Sound Field Analysis toolbox for Python

The sound_field_analysis toolbox (short: sfa) is a Python port of the Sound Field Analysis Toolbox (SOFiA) toolbox, originally by Benjamin Bernschütz [1]. The main goal of the sfa toolbox is to analyze, visualize and process sound field data recorded by spherical microphone arrays. Furthermore, various types of test-data may be generated to evaluate the implemented functions. It is an essential building block of ReTiSAR, an implementation of real time binaural rendering of spherical microphone array data.

Requirements

We use Python 3.9 for development. Chances are that earlier version will work too but this is currently untested.

The following external libraries are required:

• NumPy
• SciPy
• Pysofaconventions
• Jupyter (for running Notebooks locally)
• Plotly (for plotting)

Installation

For performance and convenience reasons we highly recommend to use Conda (miniconda for simplicity) to manage your Python installation. Once installed, you can use the following steps to receive and use sfa, depending on your use case:

• From PyPI / pip:

  Install into an existing environment (without example Jupyter Notebooks):

  pip install sound_field_analysis

• By cloning (or downloading) the repository and setting up a new environment:

  git clone https://github.com/AppliedAcousticsChalmers/sound_field_analysis-py.git

  cd sound_field_analysis-py/
  Create a new Conda environment from the specified dependencies:

  conda env create --file environment.yml --force
  Activate the environment:

  source activate sfa
  Optional: Install additional dependencies for development purposes (locally run Jupyter Notebooks with example, run tests, generate documentation):

  conda env update --file environment_dev.yml

Documentation

https://appliedacousticschalmers.github.io/sound_field_analysis-py/ and offline as PDF.

Note: Verify the version number of the documentation to see if it reflects the latest changes.

Examples

The following examples are available as Jupyter Notebooks, either statically on GitHub or interactively on nbviewer. You can of course also simply download the examples and run them locally!

Exp1: Ideal plane wave

Ideal unity plane wave simulation and 3D plot.

View interactively on nbviewer

Exp2: Measured plane wave

A measured plane wave from AZ=180°, EL=90° in the anechoic chamber using a cardioid mic.

View interactively on nbviewer

Exp4: Binaural rendering

Render a spherical microphone array impulse response measurement binaurally. The example shows examples for loading miro or SOFA files.

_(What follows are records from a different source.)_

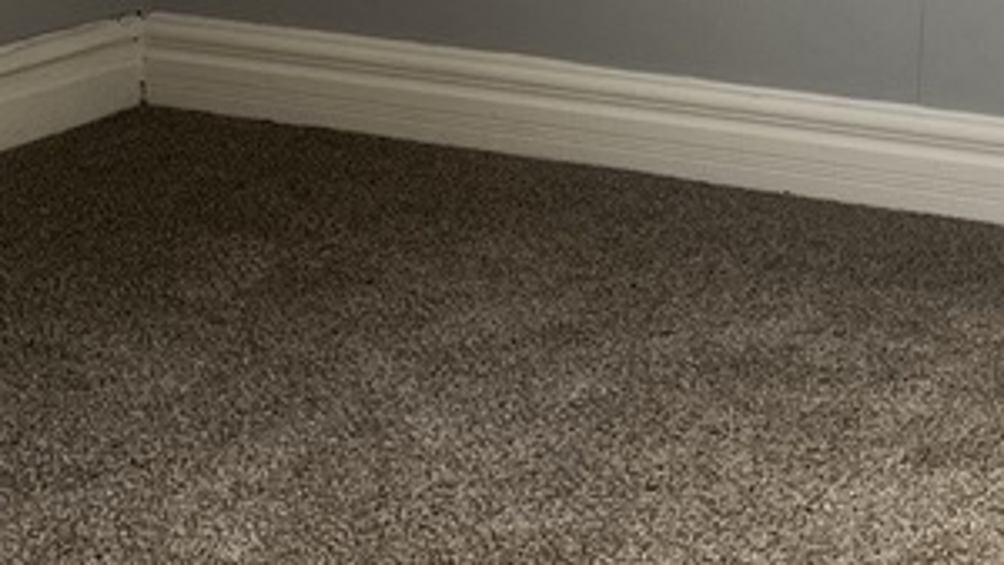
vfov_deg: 11.7
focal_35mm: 102
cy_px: -40
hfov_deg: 20.9
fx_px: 2716
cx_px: 599
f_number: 1.5
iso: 125
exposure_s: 1/121
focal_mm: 5.7
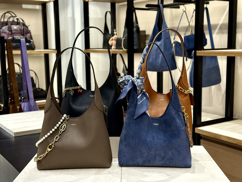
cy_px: 91
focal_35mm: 48
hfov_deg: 39.7
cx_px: 121
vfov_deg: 30.3
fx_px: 336
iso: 125
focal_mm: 6.76
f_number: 1.78
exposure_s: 1/120
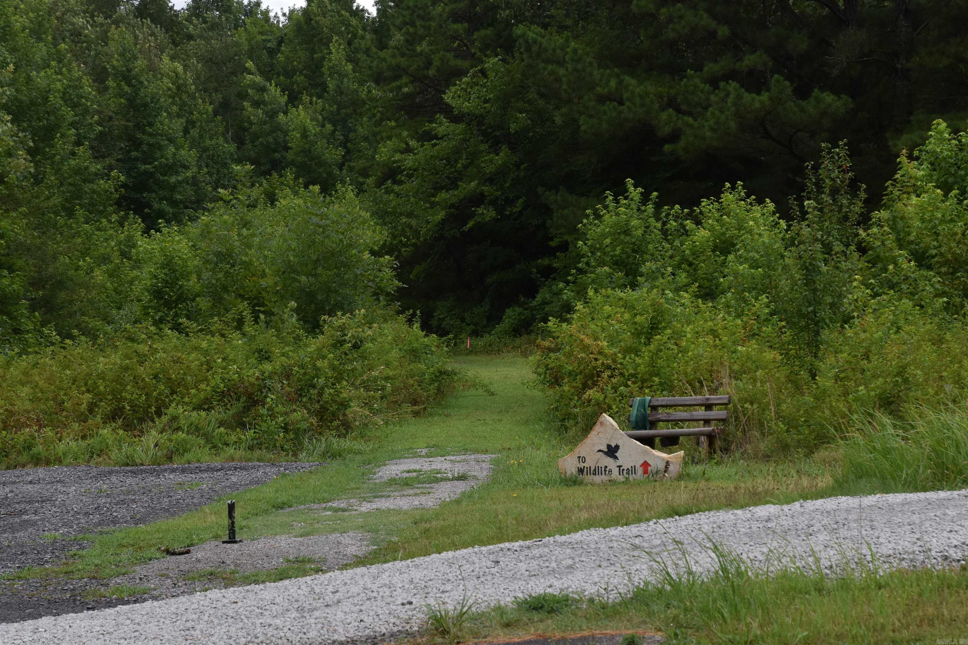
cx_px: 484
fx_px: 2823
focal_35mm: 105
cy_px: 322
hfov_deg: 19.5
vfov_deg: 13.0
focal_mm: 70
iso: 500
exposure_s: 1/500
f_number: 8
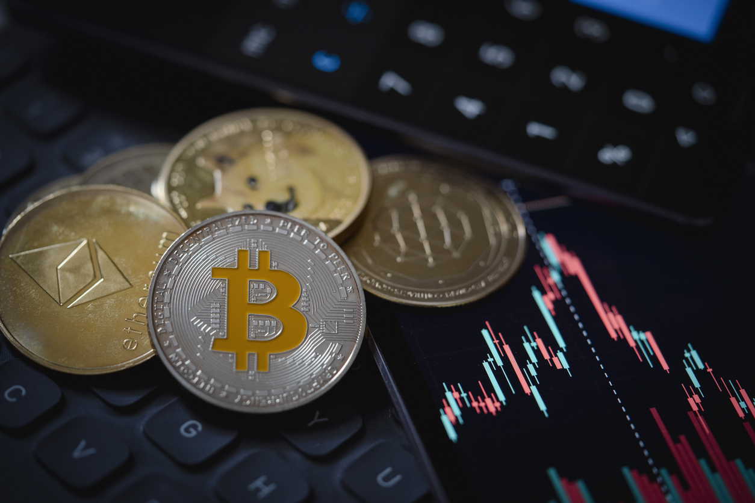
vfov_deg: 15.2
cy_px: 252
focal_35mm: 90
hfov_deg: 22.6
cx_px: 378
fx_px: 1887
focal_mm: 90
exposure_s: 1/50
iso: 400
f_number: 2.8
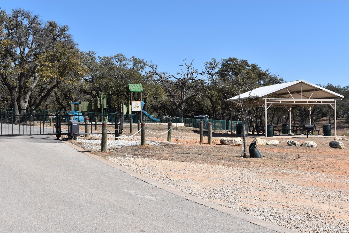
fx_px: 509
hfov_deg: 37.9
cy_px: 116
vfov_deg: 25.7
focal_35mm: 52
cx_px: 174
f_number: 10
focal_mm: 35
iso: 200
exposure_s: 1/400
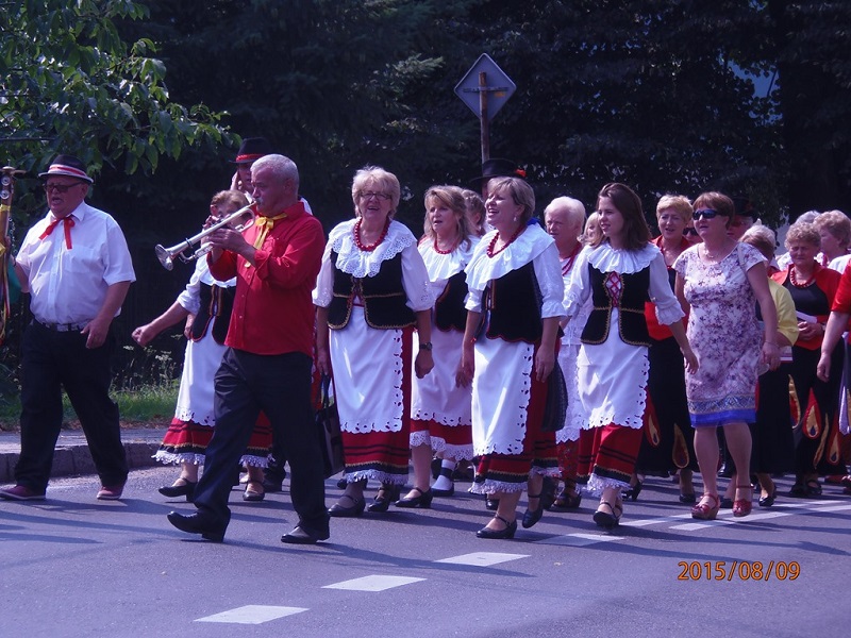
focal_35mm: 242
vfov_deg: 6.1
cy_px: 319
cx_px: 426
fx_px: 5949
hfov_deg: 8.2
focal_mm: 44.9
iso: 64
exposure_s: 1/250
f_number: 5.1
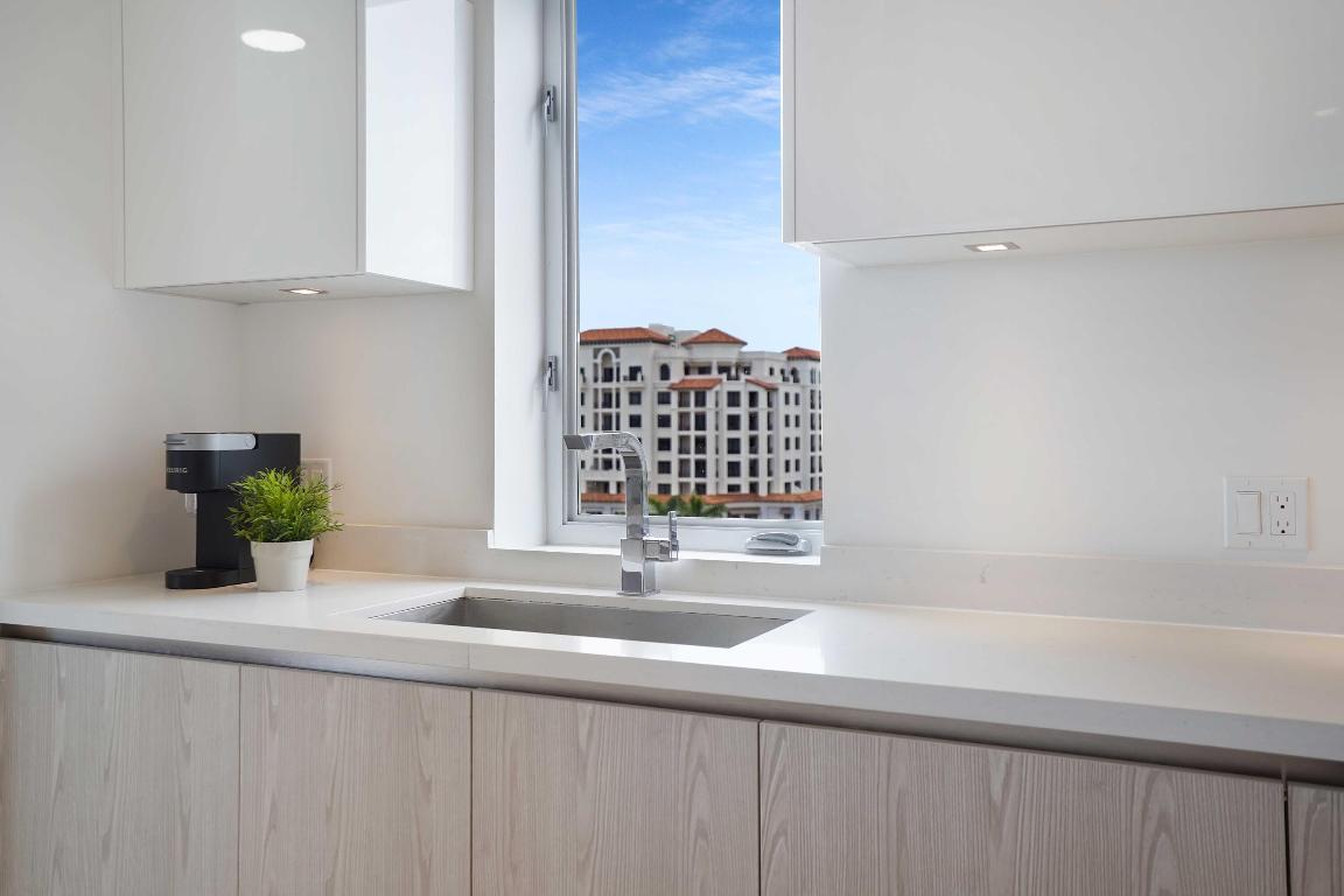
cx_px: 672
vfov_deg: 42.3
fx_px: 1157
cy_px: 448
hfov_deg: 60.3
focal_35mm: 31
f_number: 4.5
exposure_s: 1/200
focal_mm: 31
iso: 250
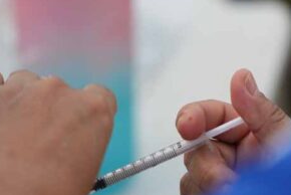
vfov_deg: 6.3
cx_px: 92
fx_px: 1756
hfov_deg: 9.5
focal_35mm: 217
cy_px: 96
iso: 500
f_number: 4
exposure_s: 1/800
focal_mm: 105
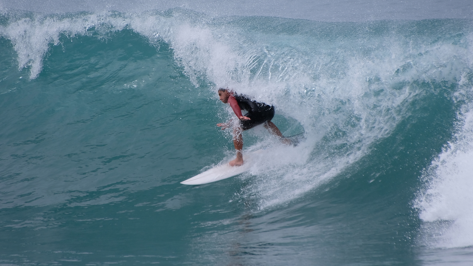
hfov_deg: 3.7
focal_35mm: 584
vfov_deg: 2.1
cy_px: 92
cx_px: 223
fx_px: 7325
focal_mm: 300
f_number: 6.3
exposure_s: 1/2000
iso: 320
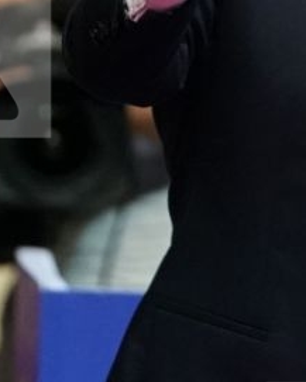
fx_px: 14109
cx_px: 398
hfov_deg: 1.2
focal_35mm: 1247
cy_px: 10
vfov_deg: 1.6
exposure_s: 1/1000
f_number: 2.8
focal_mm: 200
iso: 4000
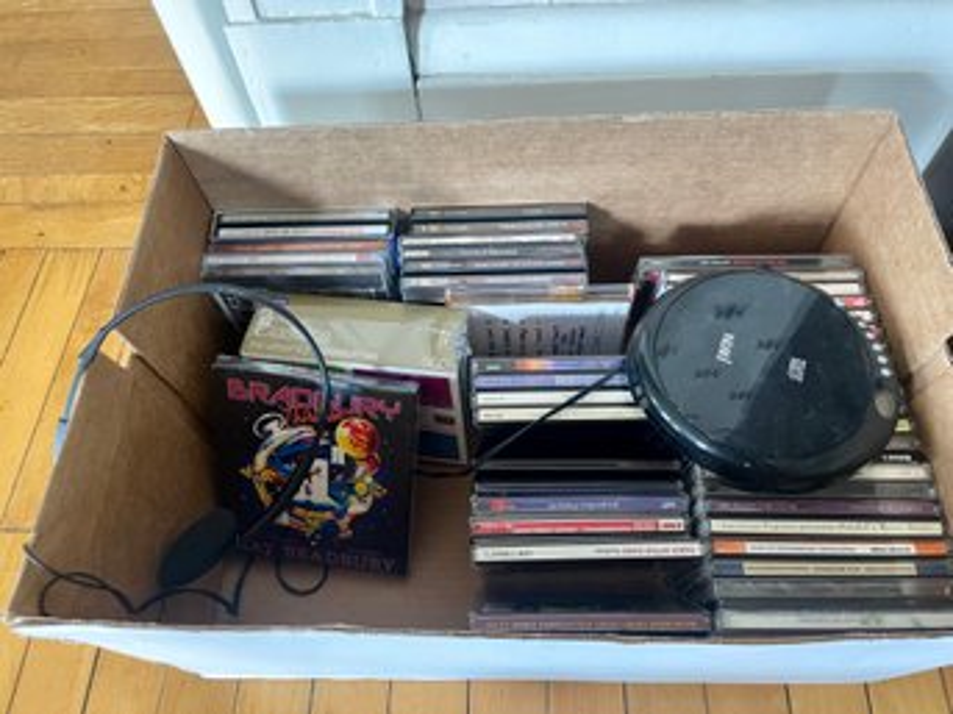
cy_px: 357
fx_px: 716
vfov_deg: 53.0
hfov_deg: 67.3
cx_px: 476
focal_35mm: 26
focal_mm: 4.2
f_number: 1.6
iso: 640
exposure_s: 1/30
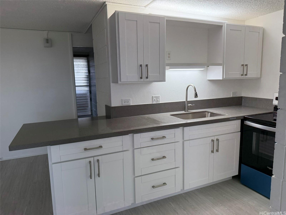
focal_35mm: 24
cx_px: 143
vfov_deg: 56.8
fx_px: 198
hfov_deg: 71.6
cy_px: 108
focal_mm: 6.76
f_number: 1.78
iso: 200
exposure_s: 1/234
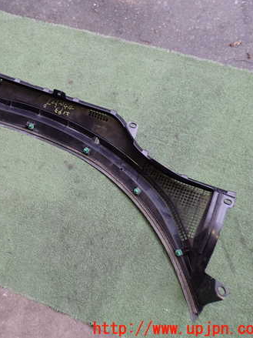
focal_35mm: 41
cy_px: 166
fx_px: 400
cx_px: 36
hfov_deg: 33.6
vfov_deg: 45.8
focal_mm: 5.4
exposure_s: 1/50
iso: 200
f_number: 2.3
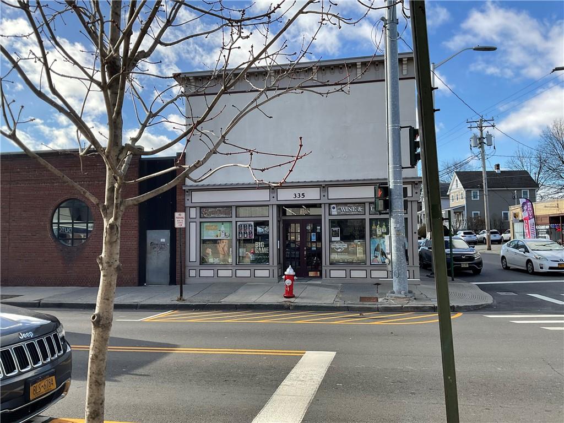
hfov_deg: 61.7
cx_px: 282
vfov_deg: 48.2
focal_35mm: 29
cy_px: 212
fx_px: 472
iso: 16
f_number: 1.8
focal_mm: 3
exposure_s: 1/978
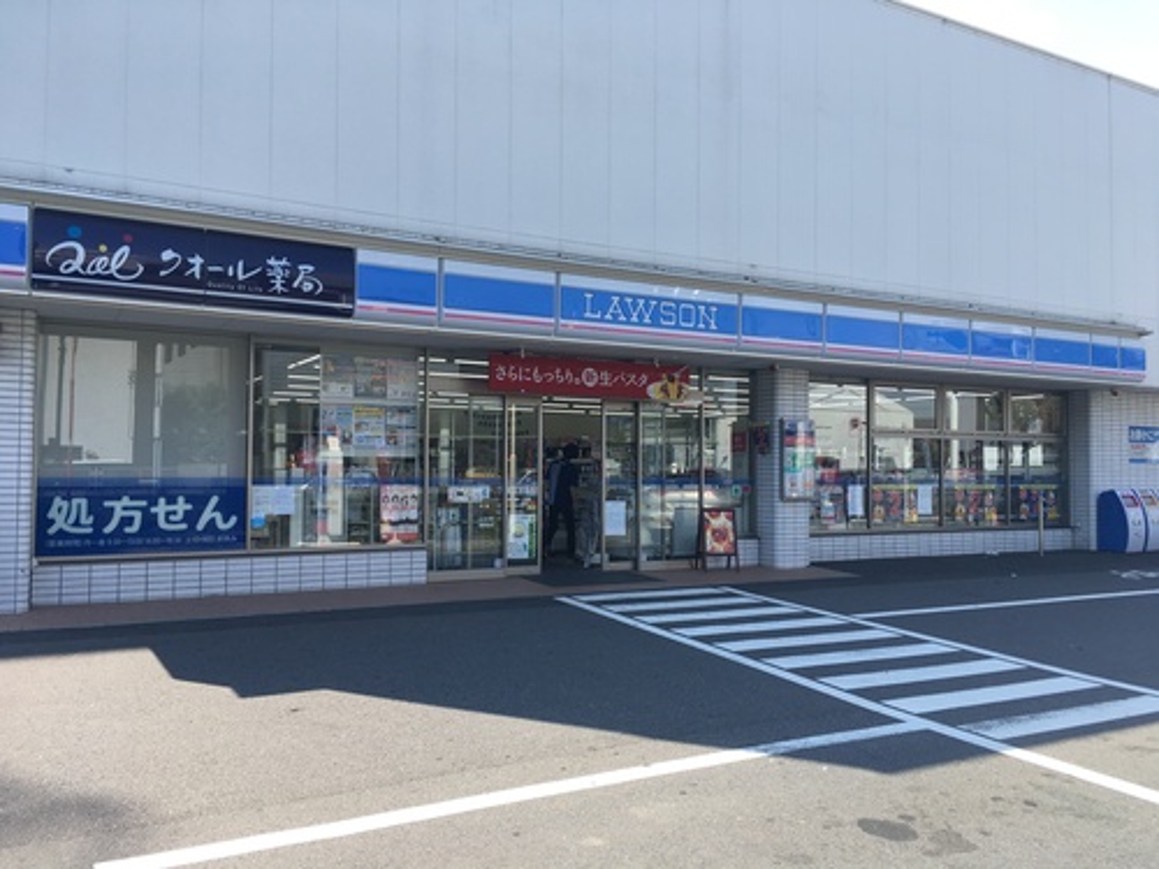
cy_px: 434
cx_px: 580
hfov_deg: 61.7
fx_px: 971
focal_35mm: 29
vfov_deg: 48.2
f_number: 2.2
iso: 25
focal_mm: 4.15
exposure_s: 1/478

View interactively on nbviewer

Version history

unreleased

• Improve read_miro_struct() to give warnings in case elevation data is found
• Fix Exp4 loading of MIRO files and improve documentation table formatting
• Update README to reflect the name change of master branch to "main"

v2022.1.10

• Update miro_to_struct() to work in modern Matlab versions
• Update MIRO struct loading for SphericalGrid (forgiving empty radius and quadrature weights)
• Add optional automatic limitation of y-axis range in plot2D()
• Implement frac_oct_smooth_fd() with fractional octave smoothing of magnitude spectra
• Add option for fractional octave smoothing of magnitude spectra to plot2D()
• Fix Exp4 to replace removed deg2rad and rad2deg utility functions
• Add option to generate unlimited radial filters
• Add Radial Filter Improvement DC-component estimation for all orders where the 0 Hz bin is NaN

v2021.2.4

• Implement option to use real spherical harmonic basis functions
• Update Exp4 to optionally utilize real spherical harmonics
• Fix testing of spherical harmonics against reference Matlab implementation
• Add testing for generation of real spherical harmonics
• Add evaluation of performance for generation of complex and real spherical harmonics
• Add evaluation of performance for spatial sound field decomposition
• Remove deg2rad and rad2deg utility functions (replaced by NumPy equivalent)
• Update Conda environment setup to combine all development dependencies
• Update online and offline documentation

v2021.1.12

• Update MIRO struct loading for SphericalGrid (quadrature weights are now optional)
• Fix to prevent Python 3.8 syntax warnings
• Improve Exp4 (general code structure and utilizing Spherical Head Filter and Spherical Harmonics Tapering)

v2020.1.30

• Update README and PyPI package

v2019.11.6

• Update internal documentation and string formatting

v2019.8.15

• Change version number scheme to CalVer
• Improve Exp4
• Update read_SOFA_file()
• Update 2D plotting functions
• Improve write_SSR_IRs()
• Improve Conda environment setup for Jupyter Notebooks
• Update miro_to_struct()

2019-07-30 (v0.9)

• Implement SOFA import
• Update Exp4 to contain SOFA import
• Delete obsolete Exp3
• Add named tuple HRIRSignal
• Implement cart2sph() and sph2cart() utility functions
• Add Conda environment file for convenient installation of required packages

2019-07-11 (v0.8)

• Implement Spherical Harmonics coefficients tapering
• Update Spherical Head Filter to consider tapering

2019-06-17 (v0.7)

• Implement Bandwidth Extension for Microphone Arrays (BEMA)
• Edit read_miro_struct(), named tuple ArraySignal and miro_to_struct.m to load center measurements

2019-06-11 (v0.6)

• Implement Radial Filter Improvement from Sound Field Analysis Toolbox (SOFiA) toolbox

2019-05-23 (v0.5)

• Implement Spherical Head Filter
• Implement Spherical Fourier Transform using pseudo-inverse
• Extract real time capable spatial Fourier transform
• Extract reversed m index function (Update Exp4)

Contribute

See CONTRIBUTE.rst for full details.

License

This software is licensed under the MIT License (see LICENSE for full details).

References

The sound_field_analysis toolbox is based on the Matlab/C++ Sound Field Analysis Toolbox (SOFiA) toolbox by Benjamin Bernschütz. For more information you may refer to the original publication:

[1] Bernschütz, B., Pörschmann, C., Spors, S., and Weinzierl, S. (2011). SOFiA Sound Field Analysis Toolbox. Proceedings of the ICSA International Conference on Spatial Audio

The Lebedev grid generation was adapted from an implementation by Richard P. Muller.